Una legislazione molte generosa in emergenza: lo stesso articolo al comma 1 dice infatti che «fino al termine dello stato di emergenza (...) è consentito l'utilizzo di Dispositivi di protezione individuale di efficacia protettiva analoga a quella prevista per i Dpi», purché «l'efficacia sia valutata preventivamente dal Comitato tecnico-scientifico». Al comma 2 dell'articolo 16 si scrive che sono considerati Dpi le mascherine reperibili in commercio. Ma le chirurgiche sono Dpi? Secondo il Cts no. Ma se l'emergenza è stata prolungata al 31 marzo, perché imporre oggi le Ffp2 sul posto di lavoro e a scuola? E perché in molti luoghi, alla Camera e al Senato per esempio, già non si poteva entrare senza Ffp2 dall'agosto 2020? Perché dopo il decreto 34, aggiornato dalla legge 77 del 17 luglio 2020, sono cambiate le regole di validazione per le mascherine chirurgiche. Eppure a scuola, sui bus e nei musei non è scattata alcuna prescrizione.

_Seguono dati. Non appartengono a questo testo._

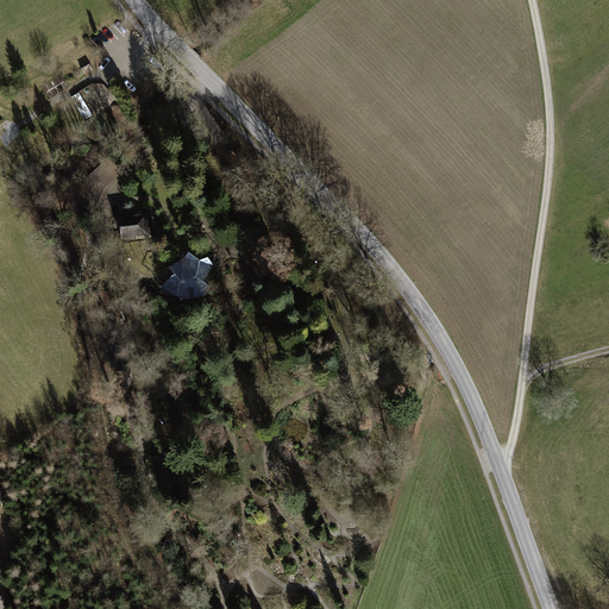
[(99,195),(102,188),(121,169),(112,157),(89,177),(88,177),(76,203),(92,209),(93,207),(94,205),(99,195)]
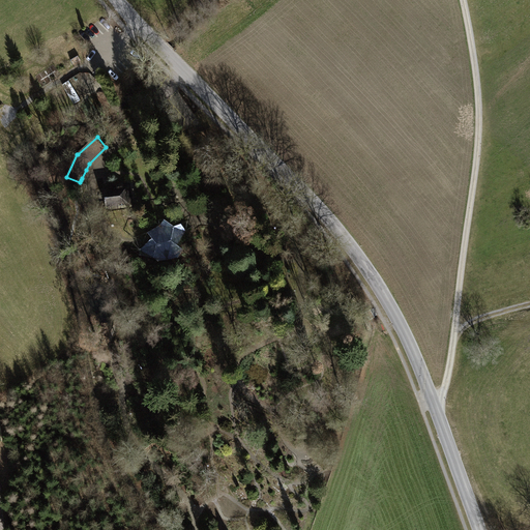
[(127,186),(105,189),(105,196),(98,196),(99,202),(100,202),(101,211),(109,210),(108,208),(130,205),(127,186)]
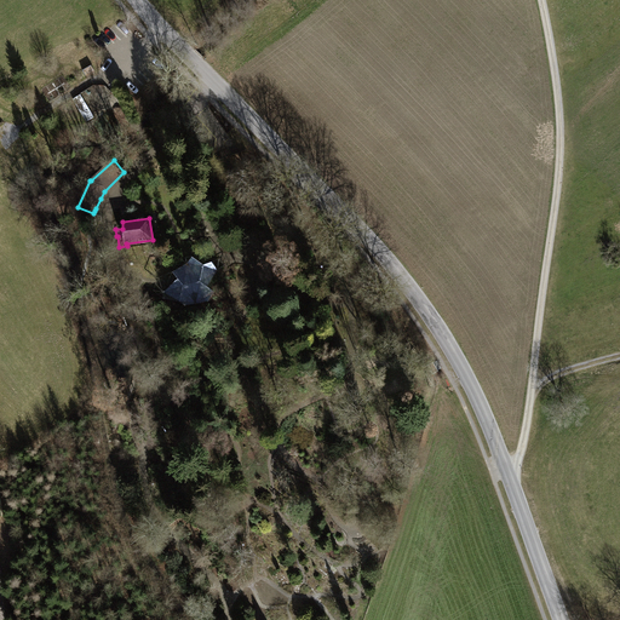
[(187,264),(172,273),(167,282),(164,293),(164,299),(181,302),(184,305),(196,305),(208,302),(214,292),(216,279),(218,270),(212,263),(204,265),(191,257),(187,264)]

«Ma le mascherine di comunità non esistono - dice ancora la fonte dei pm al Giornale - l'interpretazione errata dell'articolo 16 comma 2 del Salva Italia ha ammesso sul luogo di lavoro anche le mascherine di stoffa, basta che siano filtranti, con una deroga basata su una autocertificazione». Per una recente sentenza della Cassazione «la marcatura CE tutela la salute e la sicurezza», «attesta la conformità del prodotto a standard minimi» e garantisce «la qualità e la sicurezza della merce che si acquista». Invece molte mascherine col marchio contraffatto sono state fatte passare.
Ora l'esecutivo impone le Ffp2 «sicure», ma le mascherina col marchio CE farlocco sono state semplicemente «declassate» e fatte circolare nonostante la Cassazione abbia stabilito l'obbligo di sequestro e confisca, a prescindere dalla validazione. Perché non sono state distrutte? Quanti miliardi di mascherine abbiamo indossato senza che ci proteggessero? E se questa decisione avesse messo a rischio la salute pubblica?